Touring Tours und Travel and Sociedad de Transportes are coach travel operators established, respectively, in Germany and in Spain, operating regular services to Germany, which cross the German-Netherlands and German–Belgian borders. Having decided that those undertakings had transported to Germany a large number of third-country nationals who were not in possession of the requisite travel documents, the Bundespolizeipräsidium (Directorate of the Federal Police, Germany), in 2014, after sending a warning, issued an order prohibiting them, subject to the imposition of a recurring fine, from transporting third-country nationals not in possession of the requisite passport or residence permit to German territory.

Both coach transport operators brought actions against those prohibition orders before the German courts. Uncertain as to the compatibility of the obligation to carry out the checks at issue with the abolition of internal border controls in the Schengen area, the Bundesverwaltungsgericht (Federal Administrative Court, Germany) referred the matter to the Court of Justice.

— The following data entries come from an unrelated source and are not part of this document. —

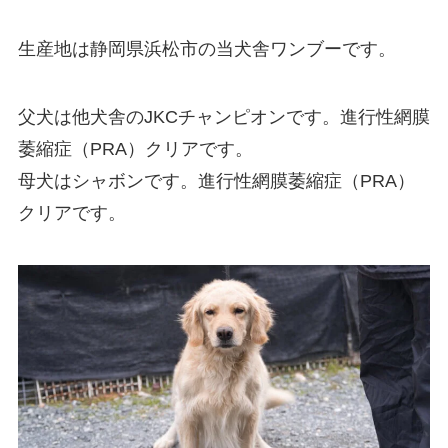
生産地は静岡県浜松市の当犬舎ワンブーです。
父犬は他犬舎のJKCチャンピオンです。進行性網膜
萎縮症（PRA）クリアです。
母犬はシャボンです。進行性網膜萎縮症（PRA）
クリアです。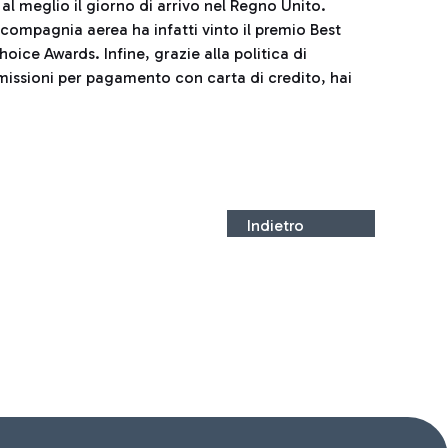
al meglio il giorno di arrivo nel Regno Unito.
 compagnia aerea ha infatti vinto il premio Best
oice Awards. Infine, grazie alla politica di
missioni per pagamento con carta di credito, hai
Indietro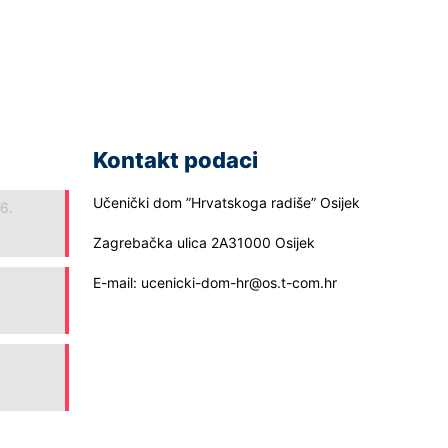
Kontakt podaci
Učenički dom ”Hrvatskoga radiše” Osijek
26.
Zagrebačka ulica 2A31000 Osijek
E-mail: ucenicki-dom-hr@os.t-com.hr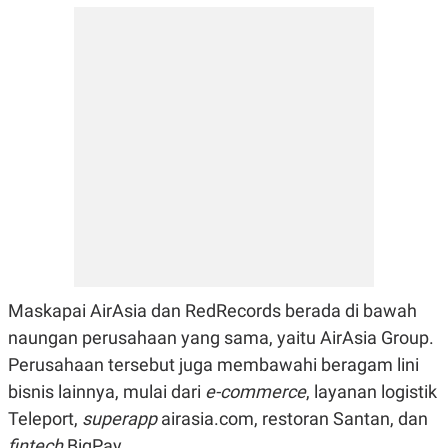
E
R
F
B
O
U
K
S
U
I
S
N
E
S
S
I
N
S
I
G
H
T
S
B
Maskapai AirAsia dan RedRecords berada di bawah
T
E
O
L
naungan perusahaan yang sama, yaitu AirAsia Group.
C
A
K
N
Perusahaan tersebut juga membawahi beragam lini
S
J
bisnis lainnya, mulai dari
e-commerce
, layanan logistik
E
A
T
O
Teleport,
superapp
airasia.com, restoran Santan, dan
U
N
P
fintech
BigPay.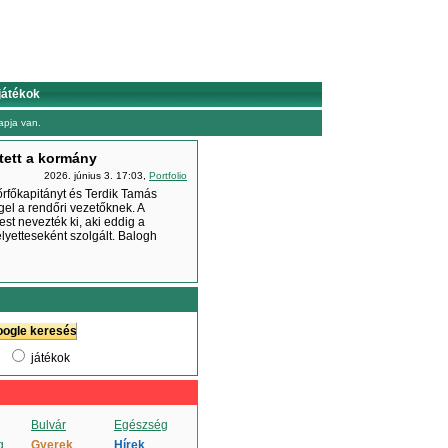
játékok
pja van.
tett a kormány
2026. június 3. 17:03,
Portfolio
rfőkapitányt és Terdik Tamás
gel a rendőri vezetőknek. A
st nevezték ki, aki eddig a
yetteseként szolgált. Balogh
játékok
Bulvár
Egészség
g
Gyerek
Hírek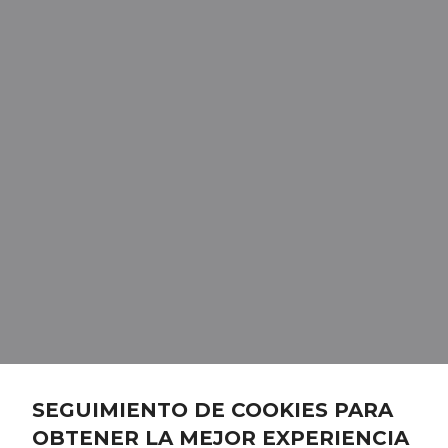
SEGUIMIENTO DE COOKIES PARA
OBTENER LA MEJOR EXPERIENCIA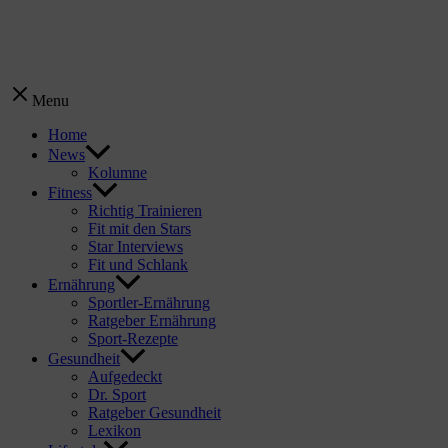
Menu
Home
News
Kolumne
Fitness
Richtig Trainieren
Fit mit den Stars
Star Interviews
Fit und Schlank
Ernährung
Sportler-Ernährung
Ratgeber Ernährung
Sport-Rezepte
Gesundheit
Aufgedeckt
Dr. Sport
Ratgeber Gesundheit
Lexikon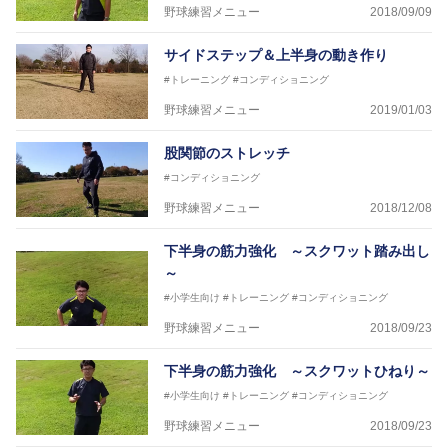
野球練習メニュー
2018/09/09
サイドステップ＆上半身の動き作り
#トレーニング
#コンディショニング
野球練習メニュー
2019/01/03
股関節のストレッチ
#コンディショニング
野球練習メニュー
2018/12/08
下半身の筋力強化 ～スクワット踏み出し
～
#小学生向け
#トレーニング
#コンディショニング
野球練習メニュー
2018/09/23
下半身の筋力強化 ～スクワットひねり～
#小学生向け
#トレーニング
#コンディショニング
野球練習メニュー
2018/09/23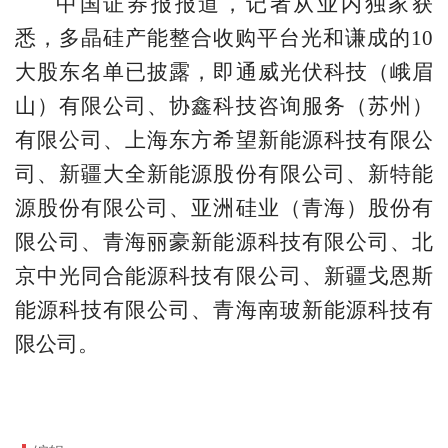
中国证券报报道，记者从业内独家获
悉，多晶硅产能整合收购平台光和谦成的10
大股东名单已披露，即通威光伏科技（峨眉
山）有限公司、协鑫科技咨询服务（苏州）
有限公司、上海东方希望新能源科技有限公
司、新疆大全新能源股份有限公司、新特能
源股份有限公司、亚洲硅业（青海）股份有
限公司、青海丽豪新能源科技有限公司、北
京中光同合能源科技有限公司、新疆戈恩斯
能源科技有限公司、青海南玻新能源科技有
限公司。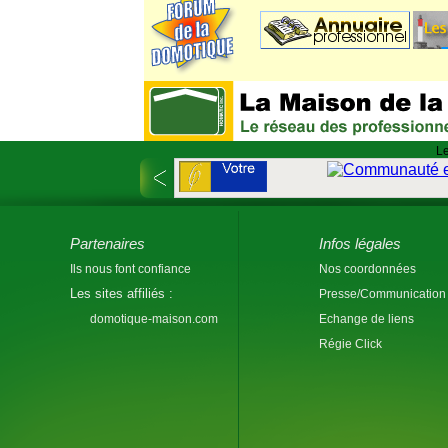
Le
Partenaires
Infos légales
Ils nous font confiance
Nos coordonnées
Les sites affiliés :
Presse/Communication
domotique-maison.com
Echange de liens
Régie Click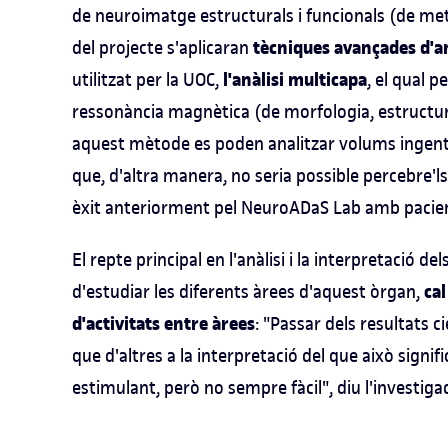
de neuroimatge estructurals i funcionals (de meta
tècniques avançades d'an
del projecte s'aplicaran
l'anàlisi multicapa
utilitzat per la UOC,
, el qual 
ressonància magnètica (de morfologia, estructur
aquest mètode es poden analitzar volums ingents 
que, d'altra manera, no seria possible percebre'ls
èxit anteriorment pel NeuroADaS Lab amb pacient
El repte principal en l'anàlisi i la interpretació d
cal
d'estudiar les diferents àrees d'aquest òrgan,
d'activitats entre àrees
: "Passar dels resultats 
que d'altres a la interpretació del que això signi
estimulant, però no sempre fàcil", diu l'investiga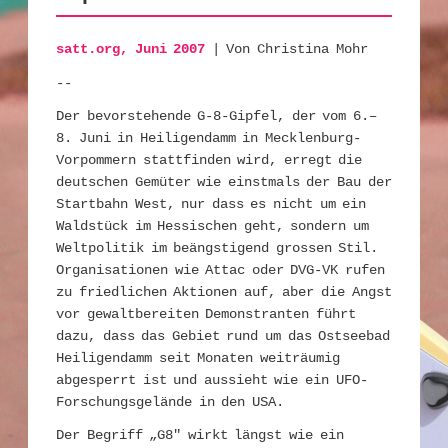
satt.org, Juni 2007
| Von Christina Mohr
--
Der bevorstehende G-8-Gipfel, der vom 6.–
8. Juni in Heiligendamm in Mecklenburg-
Vorpommern stattfinden wird, erregt die
deutschen Gemüter wie einstmals der Bau der
Startbahn West, nur dass es nicht um ein
Waldstück im Hessischen geht, sondern um
Weltpolitik im beängstigend grossen Stil.
Organisationen wie Attac oder DVG-VK rufen
zu friedlichen Aktionen auf, aber die Angst
vor gewaltbereiten Demonstranten führt
dazu, dass das Gebiet rund um das Ostseebad
Heiligendamm seit Monaten weiträumig
abgesperrt ist und aussieht wie ein UFO-
Forschungsgelände in den USA.
Der Begriff „G8″ wirkt längst wie ein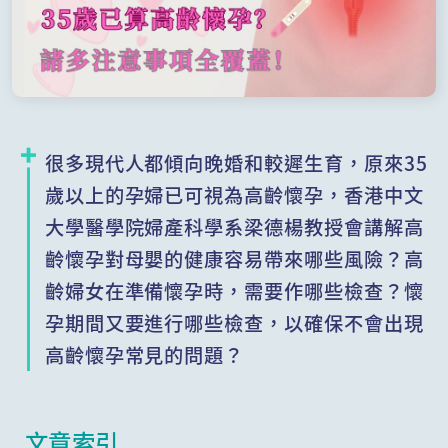
很多現代人都傾向晚婚和較遲生育，原來35
歲以上的孕婦已可視為高齡懷孕，香港中文
大學醫學院婦產科學系梁德楊教授會講解高
齡懷孕對母嬰的健康容易帶來哪些風險？高
齡婦女在準備懷孕時，需要作哪些檢查？懷
孕期間又要進行哪些檢查，以確保不會出現
高齡懷孕常見的問題？
文章索引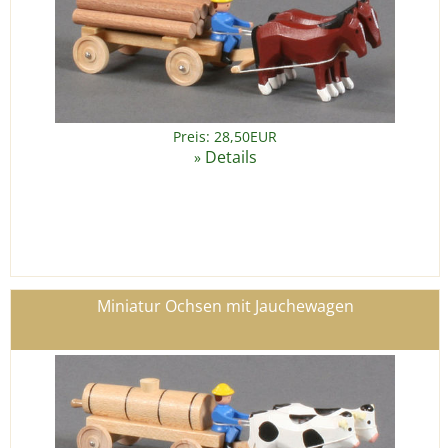
Preis: 28,50EUR
Details
»
Miniatur Ochsen mit Jauchewagen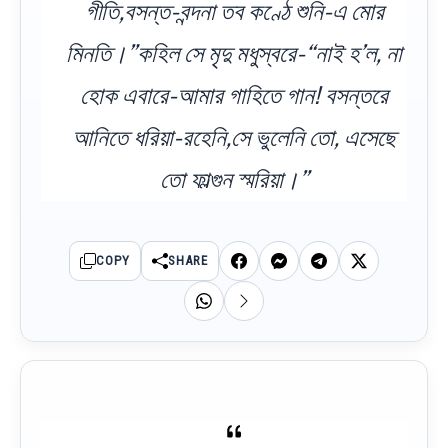
গীতি,বসন্ত-বন্দনা তব কণ্ঠে শুনি-এ মোর
মিনতি।”কহিল সে মৃদু মধুস্বরে-“নাই হ’ল, না
হোক এবারে-আমার গাহিতে গান! বসন্তরে
আনিতে ধরিয়া-রহেনি,সে ভুলেনি তো, এসেছে
তো ফাল্গুন স্মরিয়া।”
COPY
SHARE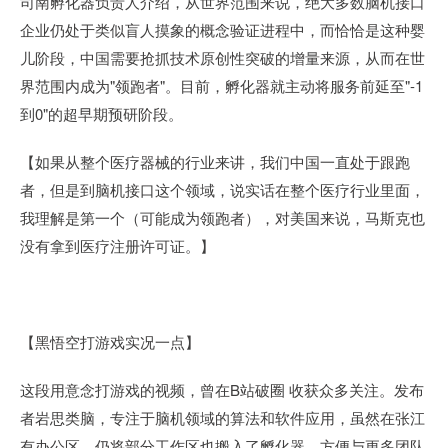
司南孵化器负责人介绍，从世界范围来说，绝大多数脑机接口
企业仍处于类似盲人摸象的概念验证进程中，而恰恰是这种婴
儿阶段，中国需要抢抓技术原创性突破的增量来源，从而在世
界范围内成为"领跑者"。目前，孵化器就主动将服务前延至"-1
到0"的超早期预研阶段。
【如果从整个医疗器械的行业来讲，我们中国一直处于跟跑
者，但是到脑机接口这个领域，说实话在整个医疗行业里面，
我理解是第一个（可能成为领跑者），对美国来说，马斯克也
没有拿到医疗注册许可证。】
【黑悟空打游戏实况一点】
这段用意念打游戏的视频，曾在B站破圈 收获众多关注。发布
者岩思类脑，专注于脑机领域的算法和软件应用，虽然在张江
有办公区，仍将部分工作区也搬入了孵化器，方便与更多团队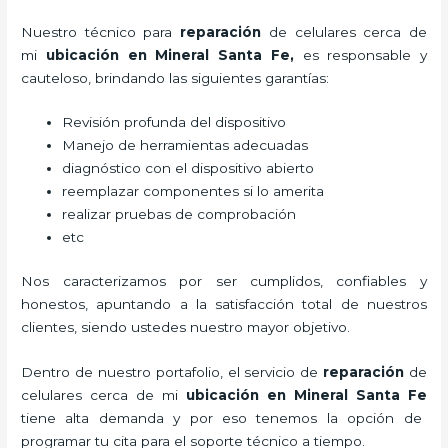
Nuestro técnico para
reparación
de celulares cerca de
mi
ubicación
en Mineral Santa Fe,
es responsable y
cauteloso, brindando las siguientes garantías:
Revisión profunda del dispositivo
Manejo de herramientas adecuadas
diagnóstico con el dispositivo abierto
reemplazar componentes si lo amerita
realizar pruebas de comprobación
etc
Nos caracterizamos por ser cumplidos, confiables y
honestos, apuntando a la satisfacción total de nuestros
clientes, siendo ustedes nuestro mayor objetivo.
Dentro de nuestro portafolio, el servicio de
reparación
de
celulares cerca de mi
ubicación
en Mineral Santa Fe
tiene alta demanda y por eso tenemos la opción de
programar tu cita para el soporte técnico a tiempo.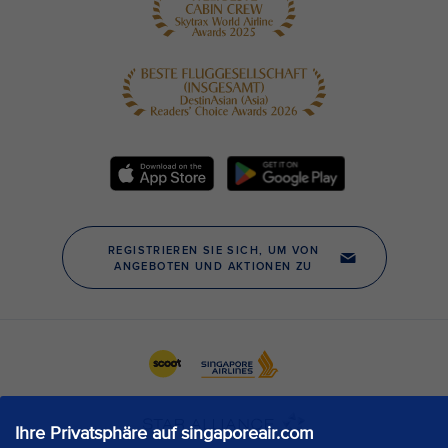
Ihre Privatsphäre auf singaporeair.com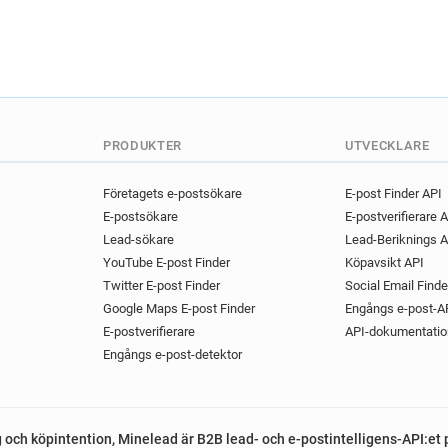
PRODUKTER
UTVECKLARE
Företagets e-postsökare
E-post Finder API
E-postsökare
E-postverifierare 
Lead-sökare
Lead-Beriknings A
YouTube E-post Finder
Köpavsikt API
Twitter E-post Finder
Social Email Finde
Google Maps E-post Finder
Engångs e-post-A
E-postverifierare
API-dokumentatio
Engångs e-post-detektor
g och köpintention, Minelead är B2B lead- och e-postintelligens-API:et 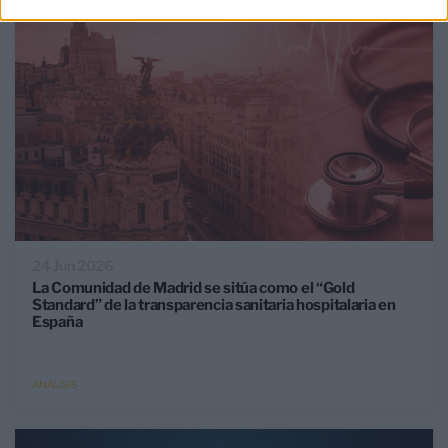
24 Jun 2026
La Comunidad de Madrid se sitúa como el “Gold
Standard” de la transparencia sanitaria hospitalaria en
España
ANÁLISIS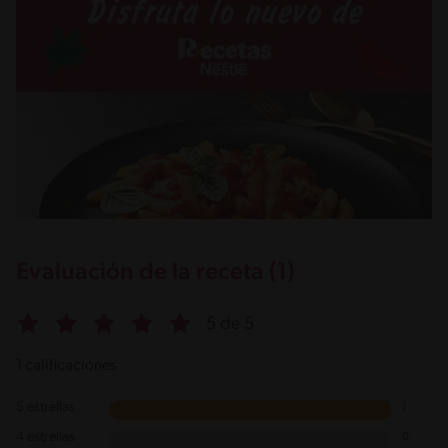
Evaluación de la receta (1)
5 de 5
1 calificaciones
5 estrellas
1
4 estrellas
0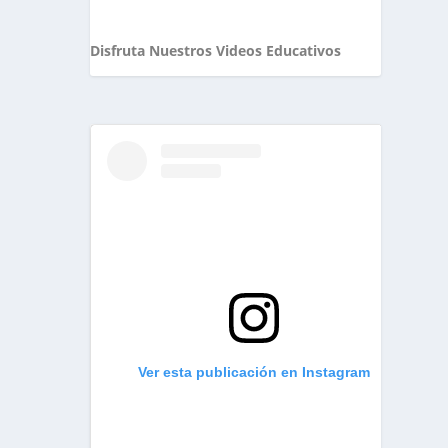
Disfruta Nuestros Videos Educativos
Ver esta publicación en Instagram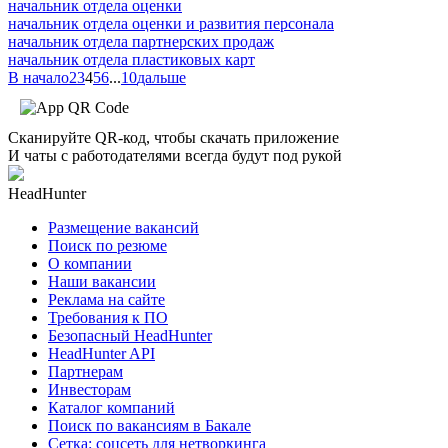
начальник отдела оценки
начальник отдела оценки и развития персонала
начальник отдела партнерских продаж
начальник отдела пластиковых карт
В начало
2
3
4
5
6
...
10
дальше
Сканируйте QR-код, чтобы скачать приложение
И чаты с работодателями всегда будут под рукой
HeadHunter
Размещение вакансий
Поиск по резюме
О компании
Наши вакансии
Реклама на сайте
Требования к ПО
Безопасный HeadHunter
HeadHunter API
Партнерам
Инвесторам
Каталог компаний
Поиск по вакансиям в Бакале
Сетка: соцсеть для нетворкинга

In today’s judgment, the Court finds that the Schengen Borders Code (in the version applicable in 2014) precludes the obligation to carry out checks at issue imposed on coach travel operators traveling to Germany and the issuing of orders prohibiting, subject to the imposition of a recurring fine, operators which infringed that obligation from providing any further transport services under the same conditions.

Since the checks at issue are carried out when the travellers board the coach at the start of the cross-border journey, they constitute checks within the territory of a Member State, which are prohibited where they have an effect equivalent to border checks.

According to the Court, the checks at issue have such an effect and are therefore prohibited.

The sole purpose of those checks is to ensure that the persons on board the coach who intend to cross the German border are actually permitted to enter German territory. Thus, the purpose of those checks is to prevent passengers from entering German territory if they do not have the requisite travel documents, which is the same as the purpose of the checks carried out by the border police in connection with the crossing of external borders. The triggering event is precisely the crossing of an internal border.

Moreover, the obligation to carry out checks is of a general character, covering all cross-border services, irrespective of the conduct of the persons concerned or of circumstances giving rise to a risk to public order. In addition, the checks on travel documents must be carried out systematically on all persons travelling on all cross-border coach services. By contrast, the obligation to carry out checks at issue does not cover coach transport services which are confined to German territory alone, even though they may be of a distance equal to, or even greater than, the cross-border services to which that obligation to carry out checks applies.

Since the obligation to carry out checks as such is contrary to the Schengen Borders Code, that code also precludes sanctions for infringement of that obligation through the issuing of orders prohibiting transport, together with a threat to impose a recurring fine.